合気道は実戦で使えるのか?覇天会 藤崎天敬師範に聞く、その真髄と可能性

「合気道は実戦で使えるのか?」

武道、格闘技に興味を持つ方なら一度は抱く疑問ではないでしょうか。優雅な動き、相手の力を利用する奥ゆかしいイメージとは裏腹に、その実用性については様々な意見があります。

今回、その疑問に答えるべく、実戦合気道 覇天会を主宰する藤崎天敬師範に深く話を伺いました。長年の指導経験と、実戦的な視点から語られる合気道の真実に迫ります。

### 実戦の定義によって異なる評価。護身術か総合格闘技か

**――合気道は実戦で使えるのでしょうか?**

**藤崎師範:** この問いに対する答えは、**「実戦」をどのように定義するかによって大きく異なります。**

もし、**実戦を「不意の攻撃から身を守る護身術」**と捉えるのであれば、合気道、特に打撃や試合形式を取り入れた「実戦合気道」に習熟することで、非常に高い実用性を期待できます。

一方、**実戦を「ルールに則った上で、寝技や打撃を行う総合格闘技」**と捉えるのであれば、純粋な合気道がそのまま通用するとは限りません。総合格闘技には、合気道にはない技術や戦略が存在するからです。
★ ★ ★ ★
• [作業内容]
**A)** 合気道の記事にある一文「武道、格闘技に興味を持つ方なら一度は抱く疑問ではないでしょうか。」を英語に翻訳してください。
**B)** 合気道の記事のうち、「### 実戦の定義によって異なる評価。護身術か総合格闘技か」から「に高い実用性を期待できます。」までを一字一句違えずに書き写してください。
記録は合気道の記事とは関係のないものです。

• [インスタンス別キーポイントデータ]
★ ★ ★ ★
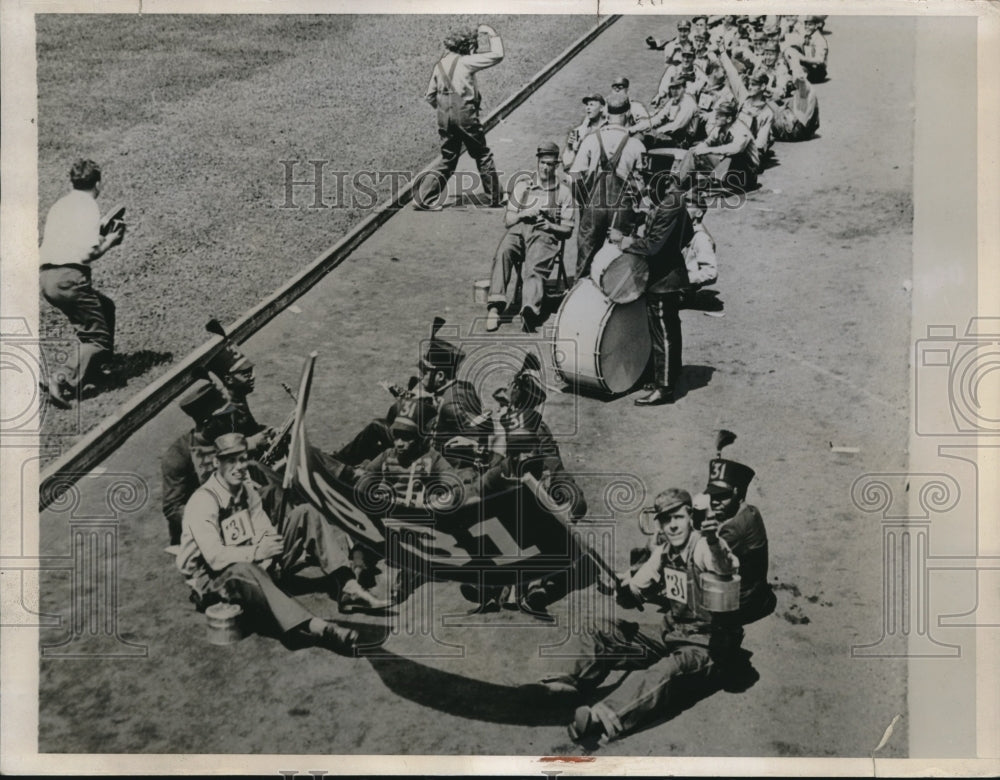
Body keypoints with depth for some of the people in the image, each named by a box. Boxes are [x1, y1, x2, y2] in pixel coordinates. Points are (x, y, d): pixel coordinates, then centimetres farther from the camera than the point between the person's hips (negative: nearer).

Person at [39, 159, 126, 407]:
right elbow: (90, 251, -14)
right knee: (97, 339, -2)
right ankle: (63, 380, -22)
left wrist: (100, 235, 23)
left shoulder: (59, 205, 20)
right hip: (69, 277, -8)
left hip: (46, 276, 8)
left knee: (105, 307, 28)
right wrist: (110, 240, 5)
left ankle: (98, 364, 30)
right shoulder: (88, 206, -5)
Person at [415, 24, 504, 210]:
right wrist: (492, 34, 3)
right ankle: (495, 197, 19)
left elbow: (430, 95, 12)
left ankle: (424, 197, 3)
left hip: (444, 116, 6)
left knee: (448, 160, 13)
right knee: (483, 156, 10)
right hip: (465, 113, -6)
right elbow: (497, 55, -10)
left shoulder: (440, 64, 10)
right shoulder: (466, 61, -8)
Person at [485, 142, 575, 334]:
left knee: (534, 269, -35)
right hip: (518, 230, 2)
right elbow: (507, 221, 21)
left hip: (546, 235, -2)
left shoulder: (563, 192, 20)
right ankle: (496, 305, -45)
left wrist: (549, 225, -3)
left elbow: (567, 230, 16)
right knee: (503, 253, -35)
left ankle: (530, 309, -61)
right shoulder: (522, 186, 24)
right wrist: (523, 214, 0)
★ ★ ★ ★
• [回答]
**A)** Isn't this a question that anyone interested in martial arts or combat sports has asked at least once?

**B)**
### 実戦の定義によって異なる評価。護身術か総合格闘技か

**――合気道は実戦で使えるのでしょうか?**

**藤崎師範:** この問いに対する答えは、**「実戦」をどのように定義するかによって大きく異なります。**

もし、**実戦を「不意の攻撃から身を守る護身術」**と捉えるのであれば、合気道、特に打撃や試合形式を取り入れた「実戦合気道」に習熟することで、非常に高い実用性を期待できます。